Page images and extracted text
____
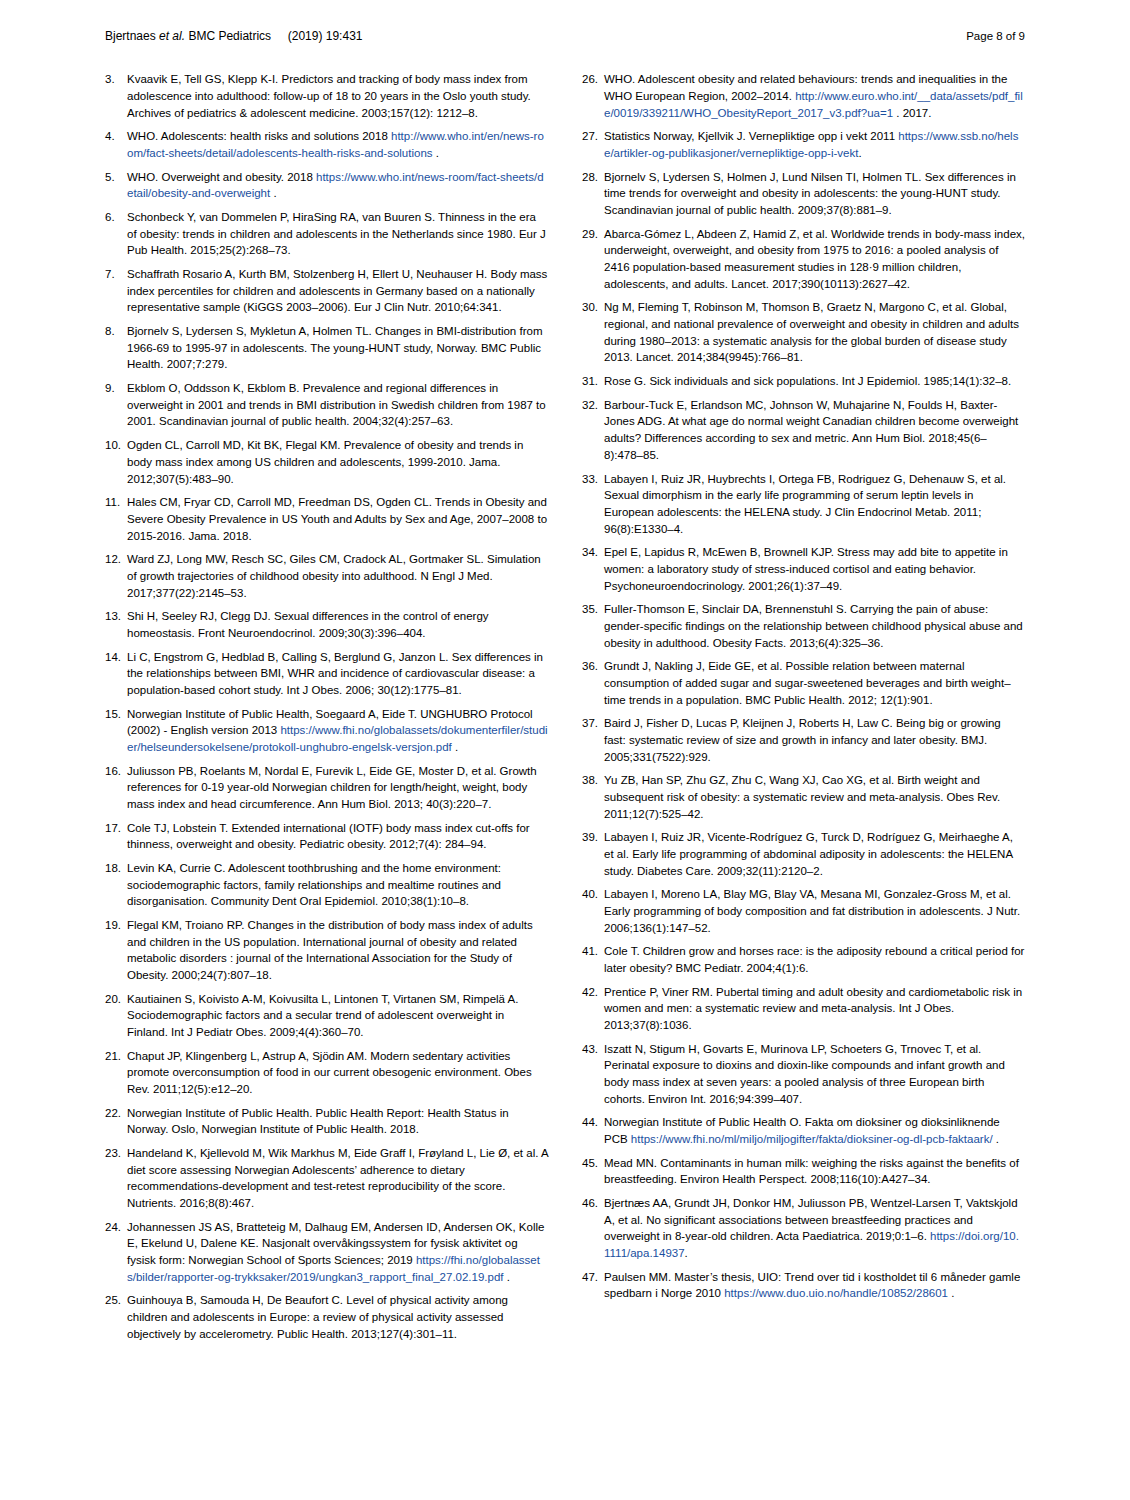Bjertnaes et al. BMC Pediatrics (2019) 19:431
Page 8 of 9
Kvaavik E, Tell GS, Klepp K-I. Predictors and tracking of body mass index from adolescence into adulthood: follow-up of 18 to 20 years in the Oslo youth study. Archives of pediatrics & adolescent medicine. 2003;157(12): 1212–8.
WHO. Adolescents: health risks and solutions 2018 http://www.who.int/en/news-room/fact-sheets/detail/adolescents-health-risks-and-solutions .
WHO. Overweight and obesity. 2018 https://www.who.int/news-room/fact-sheets/detail/obesity-and-overweight .
Schonbeck Y, van Dommelen P, HiraSing RA, van Buuren S. Thinness in the era of obesity: trends in children and adolescents in the Netherlands since 1980. Eur J Pub Health. 2015;25(2):268–73.
Schaffrath Rosario A, Kurth BM, Stolzenberg H, Ellert U, Neuhauser H. Body mass index percentiles for children and adolescents in Germany based on a nationally representative sample (KiGGS 2003–2006). Eur J Clin Nutr. 2010;64:341.
Bjornelv S, Lydersen S, Mykletun A, Holmen TL. Changes in BMI-distribution from 1966-69 to 1995-97 in adolescents. The young-HUNT study, Norway. BMC Public Health. 2007;7:279.
Ekblom O, Oddsson K, Ekblom B. Prevalence and regional differences in overweight in 2001 and trends in BMI distribution in Swedish children from 1987 to 2001. Scandinavian journal of public health. 2004;32(4):257–63.
Ogden CL, Carroll MD, Kit BK, Flegal KM. Prevalence of obesity and trends in body mass index among US children and adolescents, 1999-2010. Jama. 2012;307(5):483–90.
Hales CM, Fryar CD, Carroll MD, Freedman DS, Ogden CL. Trends in Obesity and Severe Obesity Prevalence in US Youth and Adults by Sex and Age, 2007–2008 to 2015-2016. Jama. 2018.
Ward ZJ, Long MW, Resch SC, Giles CM, Cradock AL, Gortmaker SL. Simulation of growth trajectories of childhood obesity into adulthood. N Engl J Med. 2017;377(22):2145–53.
Shi H, Seeley RJ, Clegg DJ. Sexual differences in the control of energy homeostasis. Front Neuroendocrinol. 2009;30(3):396–404.
Li C, Engstrom G, Hedblad B, Calling S, Berglund G, Janzon L. Sex differences in the relationships between BMI, WHR and incidence of cardiovascular disease: a population-based cohort study. Int J Obes. 2006; 30(12):1775–81.
Norwegian Institute of Public Health, Soegaard A, Eide T. UNGHUBRO Protocol (2002) - English version 2013 https://www.fhi.no/globalassets/dokumenterfiler/studier/helseundersokelsene/protokoll-unghubro-engelsk-versjon.pdf .
Juliusson PB, Roelants M, Nordal E, Furevik L, Eide GE, Moster D, et al. Growth references for 0-19 year-old Norwegian children for length/height, weight, body mass index and head circumference. Ann Hum Biol. 2013; 40(3):220–7.
Cole TJ, Lobstein T. Extended international (IOTF) body mass index cut-offs for thinness, overweight and obesity. Pediatric obesity. 2012;7(4): 284–94.
Levin KA, Currie C. Adolescent toothbrushing and the home environment: sociodemographic factors, family relationships and mealtime routines and disorganisation. Community Dent Oral Epidemiol. 2010;38(1):10–8.
Flegal KM, Troiano RP. Changes in the distribution of body mass index of adults and children in the US population. International journal of obesity and related metabolic disorders : journal of the International Association for the Study of Obesity. 2000;24(7):807–18.
Kautiainen S, Koivisto A-M, Koivusilta L, Lintonen T, Virtanen SM, Rimpelä A. Sociodemographic factors and a secular trend of adolescent overweight in Finland. Int J Pediatr Obes. 2009;4(4):360–70.
Chaput JP, Klingenberg L, Astrup A, Sjödin AM. Modern sedentary activities promote overconsumption of food in our current obesogenic environment. Obes Rev. 2011;12(5):e12–20.
Norwegian Institute of Public Health. Public Health Report: Health Status in Norway. Oslo, Norwegian Institute of Public Health. 2018.
Handeland K, Kjellevold M, Wik Markhus M, Eide Graff I, Frøyland L, Lie Ø, et al. A diet score assessing Norwegian Adolescents’ adherence to dietary recommendations-development and test-retest reproducibility of the score. Nutrients. 2016;8(8):467.
Johannessen JS AS, Bratteteig M, Dalhaug EM, Andersen ID, Andersen OK, Kolle E, Ekelund U, Dalene KE. Nasjonalt overvåkingssystem for fysisk aktivitet og fysisk form: Norwegian School of Sports Sciences; 2019 https://fhi.no/globalassets/bilder/rapporter-og-trykksaker/2019/ungkan3_rapport_final_27.02.19.pdf .
Guinhouya B, Samouda H, De Beaufort C. Level of physical activity among children and adolescents in Europe: a review of physical activity assessed objectively by accelerometry. Public Health. 2013;127(4):301–11.
WHO. Adolescent obesity and related behaviours: trends and inequalities in the WHO European Region, 2002–2014. http://www.euro.who.int/__data/assets/pdf_file/0019/339211/WHO_ObesityReport_2017_v3.pdf?ua=1 . 2017.
Statistics Norway, Kjellvik J. Vernepliktige opp i vekt 2011 https://www.ssb.no/helse/artikler-og-publikasjoner/vernepliktige-opp-i-vekt.
Bjornelv S, Lydersen S, Holmen J, Lund Nilsen TI, Holmen TL. Sex differences in time trends for overweight and obesity in adolescents: the young-HUNT study. Scandinavian journal of public health. 2009;37(8):881–9.
Abarca-Gómez L, Abdeen Z, Hamid Z, et al. Worldwide trends in body-mass index, underweight, overweight, and obesity from 1975 to 2016: a pooled analysis of 2416 population-based measurement studies in 128·9 million children, adolescents, and adults. Lancet. 2017;390(10113):2627–42.
Ng M, Fleming T, Robinson M, Thomson B, Graetz N, Margono C, et al. Global, regional, and national prevalence of overweight and obesity in children and adults during 1980–2013: a systematic analysis for the global burden of disease study 2013. Lancet. 2014;384(9945):766–81.
Rose G. Sick individuals and sick populations. Int J Epidemiol. 1985;14(1):32–8.
Barbour-Tuck E, Erlandson MC, Johnson W, Muhajarine N, Foulds H, Baxter-Jones ADG. At what age do normal weight Canadian children become overweight adults? Differences according to sex and metric. Ann Hum Biol. 2018;45(6–8):478–85.
Labayen I, Ruiz JR, Huybrechts I, Ortega FB, Rodriguez G, Dehenauw S, et al. Sexual dimorphism in the early life programming of serum leptin levels in European adolescents: the HELENA study. J Clin Endocrinol Metab. 2011; 96(8):E1330–4.
Epel E, Lapidus R, McEwen B, Brownell KJP. Stress may add bite to appetite in women: a laboratory study of stress-induced cortisol and eating behavior. Psychoneuroendocrinology. 2001;26(1):37–49.
Fuller-Thomson E, Sinclair DA, Brennenstuhl S. Carrying the pain of abuse: gender-specific findings on the relationship between childhood physical abuse and obesity in adulthood. Obesity Facts. 2013;6(4):325–36.
Grundt J, Nakling J, Eide GE, et al. Possible relation between maternal consumption of added sugar and sugar-sweetened beverages and birth weight–time trends in a population. BMC Public Health. 2012; 12(1):901.
Baird J, Fisher D, Lucas P, Kleijnen J, Roberts H, Law C. Being big or growing fast: systematic review of size and growth in infancy and later obesity. BMJ. 2005;331(7522):929.
Yu ZB, Han SP, Zhu GZ, Zhu C, Wang XJ, Cao XG, et al. Birth weight and subsequent risk of obesity: a systematic review and meta-analysis. Obes Rev. 2011;12(7):525–42.
Labayen I, Ruiz JR, Vicente-Rodríguez G, Turck D, Rodríguez G, Meirhaeghe A, et al. Early life programming of abdominal adiposity in adolescents: the HELENA study. Diabetes Care. 2009;32(11):2120–2.
Labayen I, Moreno LA, Blay MG, Blay VA, Mesana MI, Gonzalez-Gross M, et al. Early programming of body composition and fat distribution in adolescents. J Nutr. 2006;136(1):147–52.
Cole T. Children grow and horses race: is the adiposity rebound a critical period for later obesity? BMC Pediatr. 2004;4(1):6.
Prentice P, Viner RM. Pubertal timing and adult obesity and cardiometabolic risk in women and men: a systematic review and meta-analysis. Int J Obes. 2013;37(8):1036.
Iszatt N, Stigum H, Govarts E, Murinova LP, Schoeters G, Trnovec T, et al. Perinatal exposure to dioxins and dioxin-like compounds and infant growth and body mass index at seven years: a pooled analysis of three European birth cohorts. Environ Int. 2016;94:399–407.
Norwegian Institute of Public Health O. Fakta om dioksiner og dioksinliknende PCB https://www.fhi.no/ml/miljo/miljogifter/fakta/dioksiner-og-dl-pcb-faktaark/ .
Mead MN. Contaminants in human milk: weighing the risks against the benefits of breastfeeding. Environ Health Perspect. 2008;116(10):A427–34.
Bjertnæs AA, Grundt JH, Donkor HM, Juliusson PB, Wentzel-Larsen T, Vaktskjold A, et al. No significant associations between breastfeeding practices and overweight in 8-year-old children. Acta Paediatrica. 2019;0:1–6. https://doi.org/10.1111/apa.14937.
Paulsen MM. Master’s thesis, UIO: Trend over tid i kostholdet til 6 måneder gamle spedbarn i Norge 2010 https://www.duo.uio.no/handle/10852/28601 .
____
Work request: All that should be written out is the stretch of lines above between the one holding "Ekblom O, Oddsson" and the one holding "Norwegian Institute of Public Health, Soegaard", inclusive, exactly as given.

Finished exercise:
Ekblom O, Oddsson K, Ekblom B. Prevalence and regional differences in overweight in 2001 and trends in BMI distribution in Swedish children from 1987 to 2001. Scandinavian journal of public health. 2004;32(4):257–63.
Ogden CL, Carroll MD, Kit BK, Flegal KM. Prevalence of obesity and trends in body mass index among US children and adolescents, 1999-2010. Jama. 2012;307(5):483–90.
Hales CM, Fryar CD, Carroll MD, Freedman DS, Ogden CL. Trends in Obesity and Severe Obesity Prevalence in US Youth and Adults by Sex and Age, 2007–2008 to 2015-2016. Jama. 2018.
Ward ZJ, Long MW, Resch SC, Giles CM, Cradock AL, Gortmaker SL. Simulation of growth trajectories of childhood obesity into adulthood. N Engl J Med. 2017;377(22):2145–53.
Shi H, Seeley RJ, Clegg DJ. Sexual differences in the control of energy homeostasis. Front Neuroendocrinol. 2009;30(3):396–404.
Li C, Engstrom G, Hedblad B, Calling S, Berglund G, Janzon L. Sex differences in the relationships between BMI, WHR and incidence of cardiovascular disease: a population-based cohort study. Int J Obes. 2006; 30(12):1775–81.
Norwegian Institute of Public Health, Soegaard A, Eide T. UNGHUBRO Protocol (2002) - English version 2013 https://www.fhi.no/globalassets/dokumenterfiler/studier/helseundersokelsene/protokoll-unghubro-engelsk-versjon.pdf .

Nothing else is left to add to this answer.